Cass. pen. Sez. V, Sent., (ud. 04-11-2010) 25-02-2011, n. 7408

Sentenza scelta dal dott. Domenico Cirasole direttore del sito giuridico http://www.gadit.it/

Svolgimento del processo – Motivi della decisione

Con sentenza in data 17 settembre 2009 il Tribunale di Busto Arsizio in composizione monocratica, confermando la decisione assunta dal giudice di pace di Saranno, ha riconosciuto B.P. responsabile dei delitti di ingiuria e diffamazione in danno di L.D.; ha quindi tenuto ferma la sua condanna alla pena di legge e al risarcimento dei danni in favore della parte civile.

Ha ritenuto quel giudice, in esito alla valutazione delle prove assunte, che l’imputato avesse rivolto al L. le parole "uomo di merda … ti faccio vedere io cosa sono capace di fare"; e che inoltre in tempi diversi, comunicando con più persone, avesse offeso la sua reputazione attribuendogli comportamenti scorretti ed illeciti.

Ha proposto ricorso per cassazione l’imputato, per il tramite del difensore, affidandolo a due motivi.

Col primo motivo il ricorrente, riferendosi all’imputazione di ingiuria, invoca l’esimente della provocazione.
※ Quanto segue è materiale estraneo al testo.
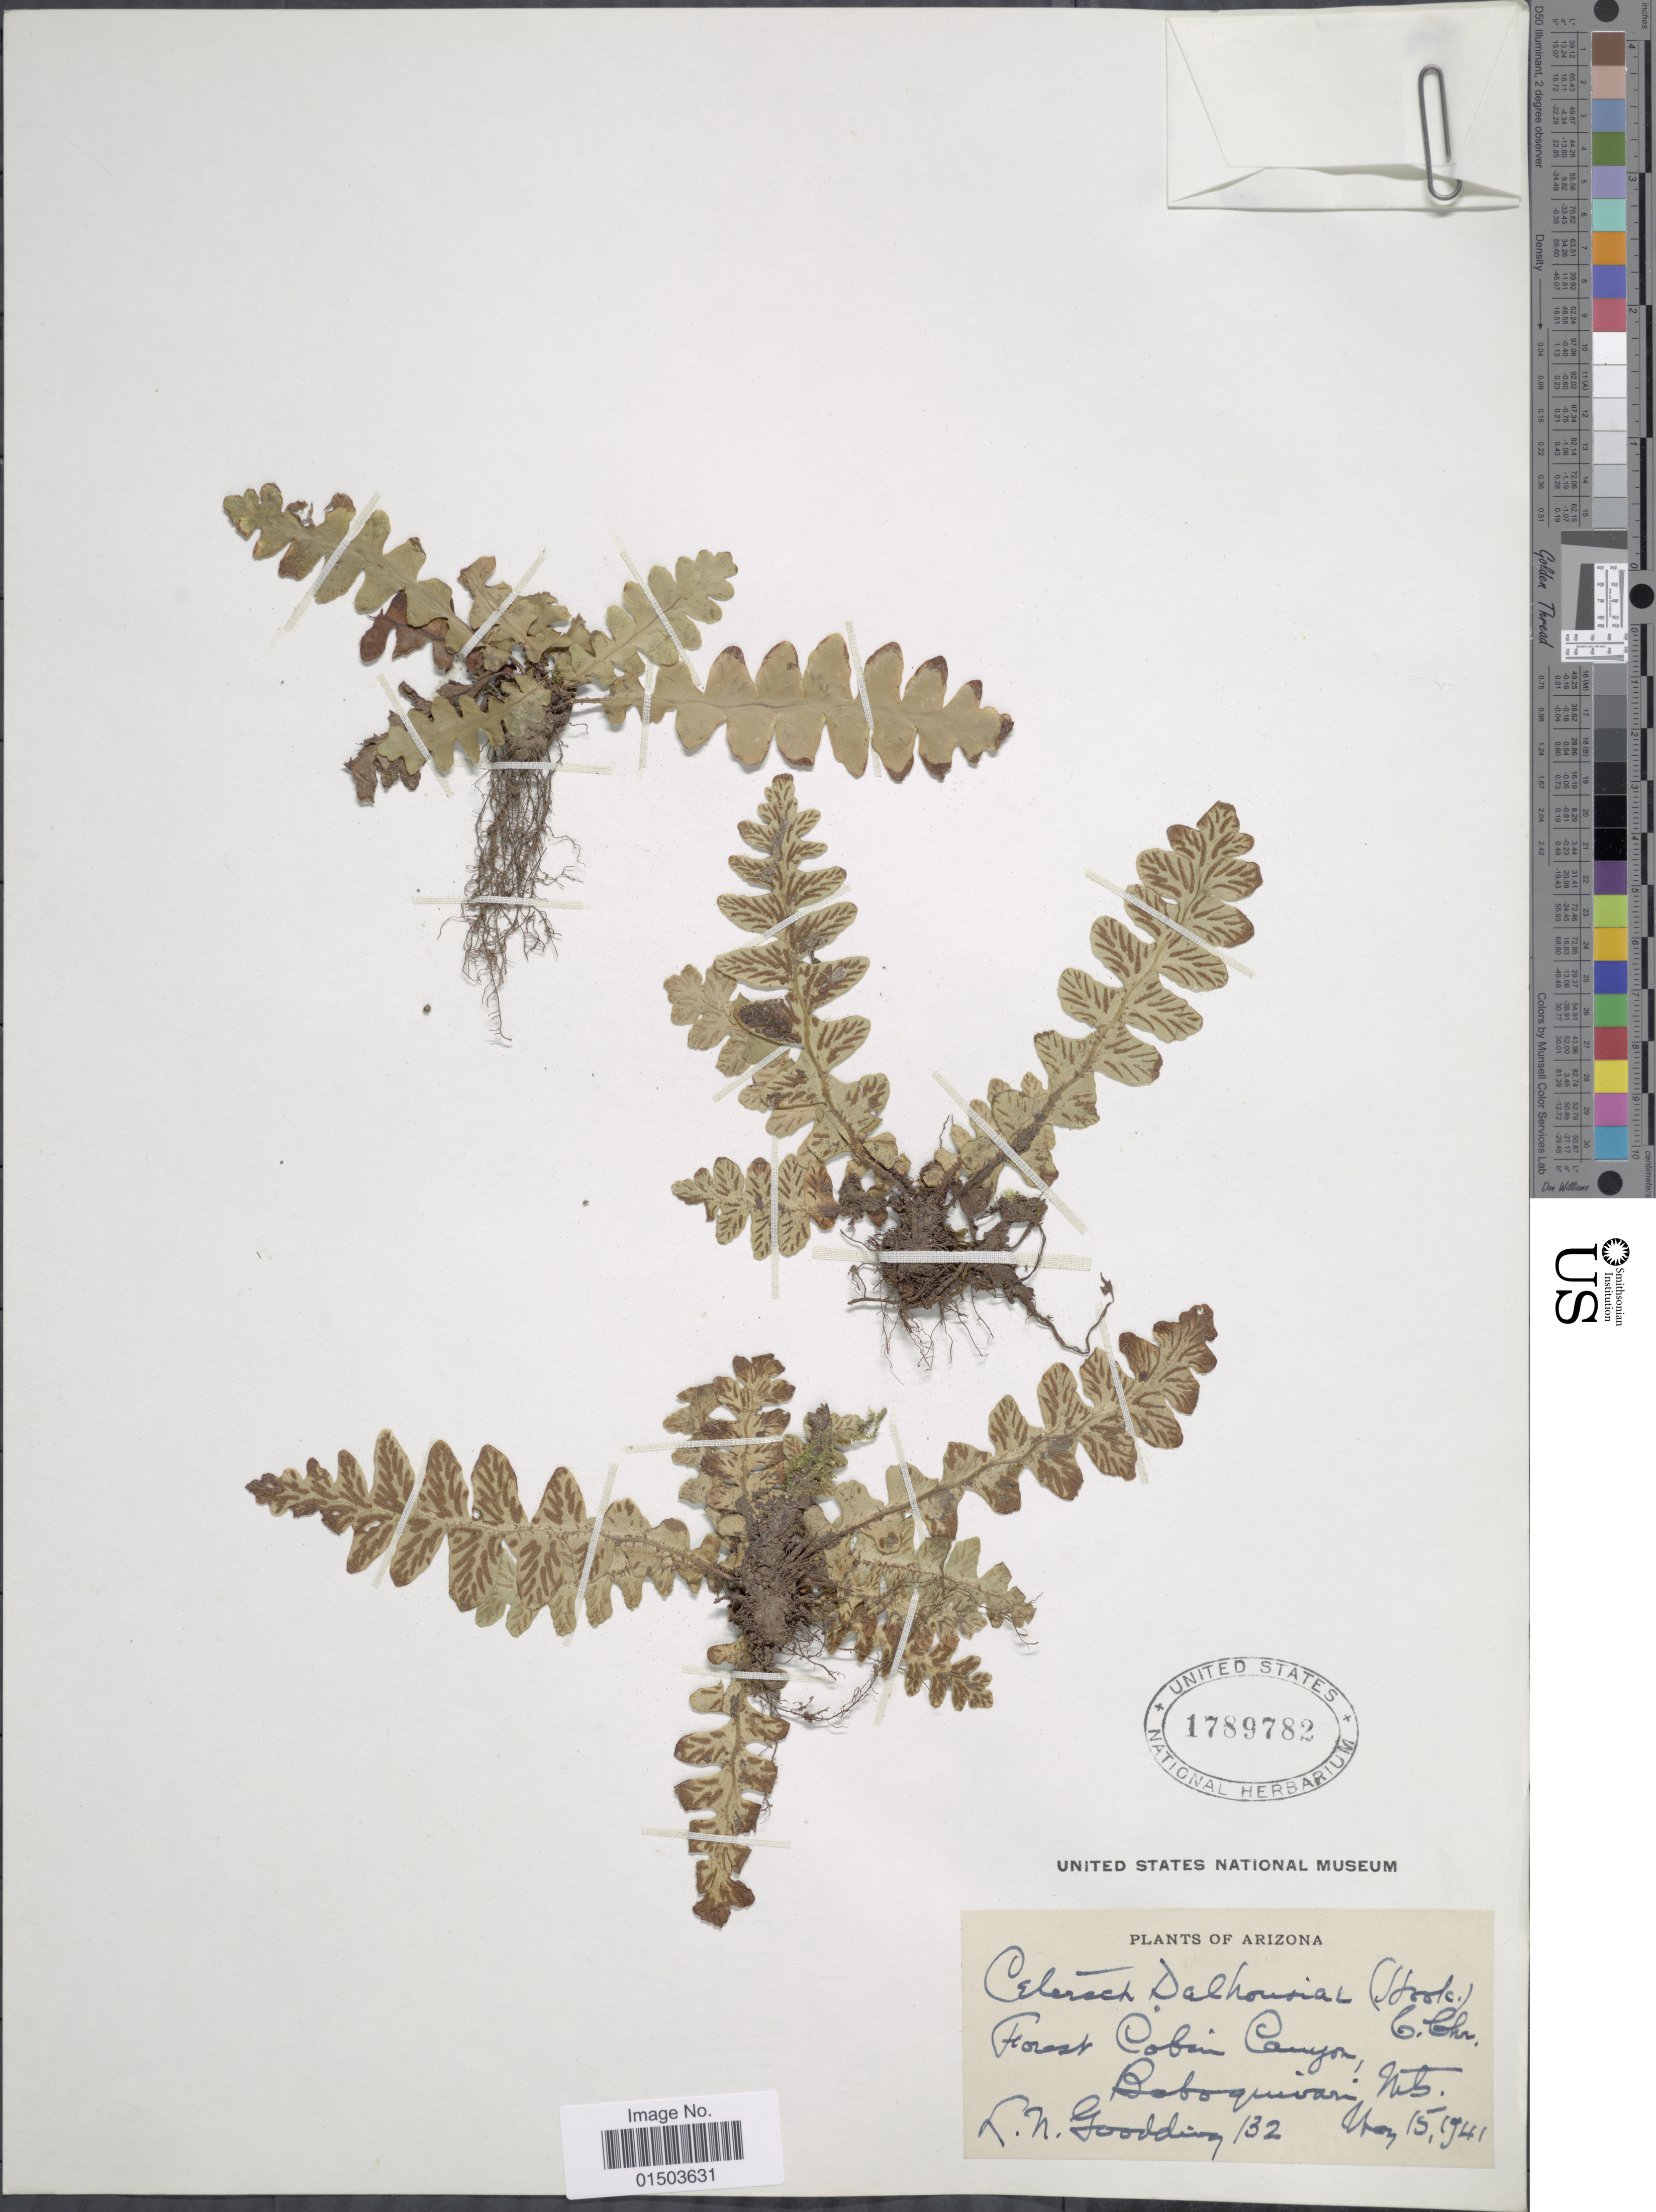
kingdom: Plantae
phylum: Tracheophyta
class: Polypodiopsida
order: Polypodiales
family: Aspleniaceae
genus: Asplenium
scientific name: Asplenium dalhousiae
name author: Hook.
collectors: L. N. Goodding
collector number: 132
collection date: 1941-05-15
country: United States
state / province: Arizona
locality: Arizona, Forest Cobin Canyon, Baboquivari Mts.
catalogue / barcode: US 1789782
A confutazione del convincimento espresso dal giudice di merito, col ritenere che il L. avesse posto in essere un comprensibile tentativo di chiarire, quale responsabile dell’ufficio di polizia locale, in contraddittorio col B. e con un altro agente di nome S.M., il reale fondamento di talune "voci" che sarebbero state diffuse dall’imputato, precisa che all’epoca dei fatti il S. non era più agente della polizia locale, in quanto transitato nei ruoli amministrativi.

Col secondo motivo, riferendosi all’imputazione di diffamazione, il ricorrente si fa portatore della tesi secondo cui ad integrare il reato di diffamazione è necessario che la propalazione delle frasi offensive venga posta in essere simultaneamente nei confronti di più soggetti, e non in tempi diversi.

Il ricorso è privo di fondamento e va disatteso.

La rado decidendi che ha ispirato la decisione del Tribunale, con l’evidenziare l’insussistenza del connotato di ingiustizia nel fatto che il L. si fosse preoccupato di chiarire il fondamento delle voci messe in giro dal B. su certi comportamenti – assertivamente scorretti – da parte di S.M., non è contraddetta dalla circostanza che quest’ultimo più non fosse a quell’epoca un sottoposto della persona offesa. Infatti rientrava pur sempre nelle attribuzioni del L., quale superiore gerarchico del B., il potere-dovere di appurare ciò che costui andava dicendo nei confronti di altri appartenenti alla pubblica amministrazione, quand’anche non facenti parte del suo stesso ufficio. D’altronde neppure è dato comprendere sotto quale profilo la richiesta di chiarimenti, in contraddittorio col S., dovrebbe essere riguardata come un comportamento ingiusto nei confronti del B., tale da scatenare un suo legittimo stato d’ira.

Parimenti infondato è il secondo motivo. Il principio affermato dalla giurisprudenza citata dal Tribunale, secondo cui "per la sussistenza del reato di diffamazione non è necessario che la propalazione delle frasi offensive venga posta in essere simultaneamente, potendo la stessa aver luogo anche in momenti diversi, purchè risulti comunque rivolta a più soggetti" (Cass. 21 dicembre 2000 n. 6920/01), non soltanto non proviene da enunciazione isolata, essendovi altri precedenti arresti in senso conforme (Cass. 11 novembre 1983 n. 485/84; Cass. 17 maggio 1983 n. 6447); ma è anche pienamente condivisibile, non essendo dato cogliere nel tenore dell’art. 595 c.p. alcun segno della volontà del legislatore di esigere, per la punibilità della diffamazione, la contestualità delle comunicazioni con più persone.

La sentenza impugnata resiste, pertanto, a tutte le critiche mossele.

Al rigetto del ricorso consegue la condanna del ricorrente al pagamento delle spese processuali.
P.Q.M.

La Corte rigetta il ricorso e condanna il ricorrente al pagamento delle spese processuali.

Testo non ufficiale. La sola stampa del bollettino ufficiale ha carattere legale.